Chegou ao fim da vida com a mesma coragem e acutilância intelectual de sempre. Despediu-se com um poema, uma “carta de amor”, agora revelada, em que nos convocava a vivermos por ela, a depositar em nós a “esperança” da sua continuidade.
A forma como esta mulher da ciência se despediu do mundo só surpreenderá quem nunca a conheceu. Imunologista, sempre muito à frente do seu tempo, Maria de Sousa foi alguém que construiu a carreira à qual a maioria dos cientistas nem se atrevem a aspirar, sem nunca perder a capacidade de se questionar. Consagrada, jubilada, nunca parou de vibrar com os feitos das novas gerações de investigadores. Ativista contra os cinismos, calculismos, oportunismos, nunca perdeu a fé, quase religiosa, na bondade intrínseca da natureza humana.
Tive a sorte de a poder chamar de amiga. Uma amizade que começámos a moldar quando também eu me dedicava a tempo inteiro ao ensino e à investigação, e que conseguimos preservar após a minha entrada na política, apesar da sua profunda oposição à interferência das instituições na independência da atividade científica e da academia. Não éramos próximas politicamente, mas a crença comum na ciência, na sua importância fundamental para o avanço da humanidade, foi um elo que nunca se quebrou.
Nos últimos anos, geograficamente distantes, alimentávamos essa amizade sobretudo através de longos emails onde invariavelmente falávamos de política científica, de financiamento, da independência e espírito crítico que sempre considerou fundamentais para que os jovens investigadores atingissem o potencial que neles via.
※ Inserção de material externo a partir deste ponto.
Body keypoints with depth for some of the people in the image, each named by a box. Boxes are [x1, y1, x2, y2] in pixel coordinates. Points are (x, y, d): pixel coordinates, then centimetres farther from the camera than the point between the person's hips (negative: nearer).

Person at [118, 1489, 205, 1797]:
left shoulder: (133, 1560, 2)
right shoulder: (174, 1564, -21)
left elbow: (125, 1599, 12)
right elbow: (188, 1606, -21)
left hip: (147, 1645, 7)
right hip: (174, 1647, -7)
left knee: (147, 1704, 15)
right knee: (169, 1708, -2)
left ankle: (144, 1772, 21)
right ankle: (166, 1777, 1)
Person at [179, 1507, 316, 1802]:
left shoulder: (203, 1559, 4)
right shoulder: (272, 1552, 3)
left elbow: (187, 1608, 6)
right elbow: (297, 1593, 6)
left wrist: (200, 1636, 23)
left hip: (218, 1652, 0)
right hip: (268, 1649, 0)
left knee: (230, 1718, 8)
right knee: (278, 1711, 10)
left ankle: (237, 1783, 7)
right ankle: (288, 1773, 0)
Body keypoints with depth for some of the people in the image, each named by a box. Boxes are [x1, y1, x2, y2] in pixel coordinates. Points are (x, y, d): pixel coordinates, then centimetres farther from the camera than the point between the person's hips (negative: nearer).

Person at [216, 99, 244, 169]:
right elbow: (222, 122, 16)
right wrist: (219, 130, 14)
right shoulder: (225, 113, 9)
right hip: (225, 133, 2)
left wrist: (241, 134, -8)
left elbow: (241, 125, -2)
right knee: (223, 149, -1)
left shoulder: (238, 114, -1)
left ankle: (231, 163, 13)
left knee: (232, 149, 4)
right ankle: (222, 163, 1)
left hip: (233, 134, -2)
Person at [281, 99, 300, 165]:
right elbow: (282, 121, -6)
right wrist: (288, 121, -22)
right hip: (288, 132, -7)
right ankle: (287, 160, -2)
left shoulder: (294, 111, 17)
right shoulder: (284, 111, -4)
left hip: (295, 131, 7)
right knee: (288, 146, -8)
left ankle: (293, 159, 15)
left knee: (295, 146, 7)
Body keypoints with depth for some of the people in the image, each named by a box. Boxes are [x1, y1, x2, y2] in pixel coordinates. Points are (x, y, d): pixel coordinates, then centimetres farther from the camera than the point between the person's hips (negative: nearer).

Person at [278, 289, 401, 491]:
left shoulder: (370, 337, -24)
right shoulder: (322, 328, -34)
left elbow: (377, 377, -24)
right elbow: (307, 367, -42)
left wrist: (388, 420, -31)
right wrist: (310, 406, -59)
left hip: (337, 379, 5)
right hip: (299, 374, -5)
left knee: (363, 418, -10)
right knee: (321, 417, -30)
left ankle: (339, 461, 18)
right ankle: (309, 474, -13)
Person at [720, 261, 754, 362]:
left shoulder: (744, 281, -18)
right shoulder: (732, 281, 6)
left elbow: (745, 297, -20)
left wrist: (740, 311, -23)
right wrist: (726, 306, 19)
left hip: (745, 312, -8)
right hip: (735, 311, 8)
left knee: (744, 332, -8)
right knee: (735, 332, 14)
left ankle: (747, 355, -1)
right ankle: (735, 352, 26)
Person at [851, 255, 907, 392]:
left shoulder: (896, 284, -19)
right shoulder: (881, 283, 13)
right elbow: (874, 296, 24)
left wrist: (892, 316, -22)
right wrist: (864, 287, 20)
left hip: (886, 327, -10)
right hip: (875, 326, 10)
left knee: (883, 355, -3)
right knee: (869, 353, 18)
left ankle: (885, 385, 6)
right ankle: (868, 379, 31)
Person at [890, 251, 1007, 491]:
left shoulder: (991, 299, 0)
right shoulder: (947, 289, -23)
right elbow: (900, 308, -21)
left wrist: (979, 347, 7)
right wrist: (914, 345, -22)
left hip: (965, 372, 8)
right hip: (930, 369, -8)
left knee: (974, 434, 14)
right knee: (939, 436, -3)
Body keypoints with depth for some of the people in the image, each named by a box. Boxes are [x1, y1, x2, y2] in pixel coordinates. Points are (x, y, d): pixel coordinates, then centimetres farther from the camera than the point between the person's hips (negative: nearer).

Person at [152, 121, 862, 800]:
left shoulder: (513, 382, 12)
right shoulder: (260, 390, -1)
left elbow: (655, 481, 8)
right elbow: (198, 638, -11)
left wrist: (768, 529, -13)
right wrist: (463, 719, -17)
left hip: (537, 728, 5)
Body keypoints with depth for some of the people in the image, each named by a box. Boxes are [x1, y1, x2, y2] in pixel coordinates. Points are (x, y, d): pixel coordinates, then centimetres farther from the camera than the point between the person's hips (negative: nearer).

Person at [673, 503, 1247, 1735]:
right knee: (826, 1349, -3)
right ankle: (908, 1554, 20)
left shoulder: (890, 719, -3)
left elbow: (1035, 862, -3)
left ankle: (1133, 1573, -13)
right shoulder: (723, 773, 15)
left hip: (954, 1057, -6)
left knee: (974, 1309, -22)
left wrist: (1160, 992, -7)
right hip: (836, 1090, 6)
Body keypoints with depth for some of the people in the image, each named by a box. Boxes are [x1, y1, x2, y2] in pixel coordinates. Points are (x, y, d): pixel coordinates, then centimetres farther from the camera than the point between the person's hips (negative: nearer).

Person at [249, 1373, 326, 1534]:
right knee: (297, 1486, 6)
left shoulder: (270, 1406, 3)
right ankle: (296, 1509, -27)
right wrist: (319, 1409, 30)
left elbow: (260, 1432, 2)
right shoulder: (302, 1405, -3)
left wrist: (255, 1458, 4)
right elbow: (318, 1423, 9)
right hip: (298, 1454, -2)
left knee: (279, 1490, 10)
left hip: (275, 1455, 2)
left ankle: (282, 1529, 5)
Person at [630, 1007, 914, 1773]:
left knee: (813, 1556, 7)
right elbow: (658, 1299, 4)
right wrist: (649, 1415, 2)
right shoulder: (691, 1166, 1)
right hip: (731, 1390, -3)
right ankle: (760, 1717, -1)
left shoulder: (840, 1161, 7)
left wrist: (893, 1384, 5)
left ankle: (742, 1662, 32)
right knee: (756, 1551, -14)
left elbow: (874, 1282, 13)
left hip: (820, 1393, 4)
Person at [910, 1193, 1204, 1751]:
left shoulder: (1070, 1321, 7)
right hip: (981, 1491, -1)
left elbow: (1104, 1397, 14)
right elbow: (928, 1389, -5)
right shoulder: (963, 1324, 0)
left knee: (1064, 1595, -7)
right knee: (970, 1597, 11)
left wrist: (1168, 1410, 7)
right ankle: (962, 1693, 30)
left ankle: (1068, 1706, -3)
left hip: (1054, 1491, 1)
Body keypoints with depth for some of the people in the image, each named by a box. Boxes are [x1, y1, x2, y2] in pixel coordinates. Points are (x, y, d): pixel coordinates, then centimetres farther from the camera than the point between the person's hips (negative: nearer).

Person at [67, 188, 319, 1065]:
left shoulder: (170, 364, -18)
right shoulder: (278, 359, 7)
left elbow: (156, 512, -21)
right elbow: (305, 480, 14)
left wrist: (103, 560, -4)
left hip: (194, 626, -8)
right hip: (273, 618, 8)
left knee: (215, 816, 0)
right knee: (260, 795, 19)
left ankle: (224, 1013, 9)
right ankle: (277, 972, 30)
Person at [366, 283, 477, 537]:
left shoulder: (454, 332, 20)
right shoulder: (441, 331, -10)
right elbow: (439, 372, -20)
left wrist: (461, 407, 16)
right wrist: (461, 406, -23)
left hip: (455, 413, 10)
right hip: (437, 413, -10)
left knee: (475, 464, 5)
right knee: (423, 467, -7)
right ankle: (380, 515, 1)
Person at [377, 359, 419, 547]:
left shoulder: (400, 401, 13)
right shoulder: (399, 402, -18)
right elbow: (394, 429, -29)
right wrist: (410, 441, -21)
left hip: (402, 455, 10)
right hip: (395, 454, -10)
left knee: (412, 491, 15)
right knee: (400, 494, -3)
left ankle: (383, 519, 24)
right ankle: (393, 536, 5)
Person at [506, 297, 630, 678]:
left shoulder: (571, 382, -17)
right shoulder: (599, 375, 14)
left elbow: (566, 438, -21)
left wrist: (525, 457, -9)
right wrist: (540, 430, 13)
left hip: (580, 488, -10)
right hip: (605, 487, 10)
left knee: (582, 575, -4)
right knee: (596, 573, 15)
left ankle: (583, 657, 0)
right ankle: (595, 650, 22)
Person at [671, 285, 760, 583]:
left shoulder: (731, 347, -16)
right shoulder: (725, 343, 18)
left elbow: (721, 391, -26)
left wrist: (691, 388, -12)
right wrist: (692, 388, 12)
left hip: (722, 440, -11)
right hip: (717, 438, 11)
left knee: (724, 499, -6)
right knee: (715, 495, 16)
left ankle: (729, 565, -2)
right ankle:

Já doente, com outros motivos de saúde que a obrigavam a sessões regulares de tratamento, continuava a refletir, a questionar, a desafiar. Numa dessas nossas conversas, enviou-me um longo email que terminava informando-me que tinha de se despedir, porque já estava atrasada para o hospital. Só mesmo após essas sessões parava momentaneamente de escrever. Mas voltava sempre. Com a mesma energia.
“Em tempo de paz, espera-se da Ciência que se dedique à prática e defesa de causas nobres, individuais e coletivas”, escreveu numa mensagem enviada para uma reunião sobre Ciência que organizámos no Conselho Estratégico Nacional (CEN), a 16 de fevereiro, onde já não conseguiu estar presente. “As causas individuais incluem a liberdade, a criatividade, o direito ao conhecimento, o direito de perguntar, o direito de duvidar. As causas coletivas incluem a proteção e cuidado da saúde humana, a proteção das outras espécies, desde os insetos às árvores, às aves, aos outros animais, sem excluir, lembrando Francisco de Assis e a NASA, a Lua, o Sol, a água, as estrelas e outras galáxias (...)”.
Abominava a vaidade, recusando-a para si e repudiando-a nos outros, ao ponto de ter entrado algumas vezes em choque com pessoas que admirava e que a admiravam. No meu caso, julgo que via em mim alguém que poderia influenciar positivamente. E esse era o melhor elogio que me poderia fazer.
Numa ocasião, tendo eu sido nomeada vice-coordenadora da Comissão Ciência, Inovação, Indústria, Energia, Telecomunicações e Digitalização, enviou-me um email com os parabéns, mas onde logo confessava o seu desencanto com o rumo que a política científica europeia estava a seguir: “A Ciência, que deveria ser a raiz de todas as outras coisas, passou a ser uma delas. Não sei portanto se se vai dissipar na Europa, se vai florir só em universidades como Oxford, onde pequenas bolsas serão criadas para financiar pequenos projetos criativos e prometedores pela força da sua originalidade”, disse. “A minha esperança consigo”, terminou, “é que se pergunte sempre que tenha oportunidade: 'E o que há de diferente e original nessa avenida?”.
A minha esperança, querida Maria de Sousa, é poder honrar o seu exemplo, nunca deixando de me colocar essa pergunta.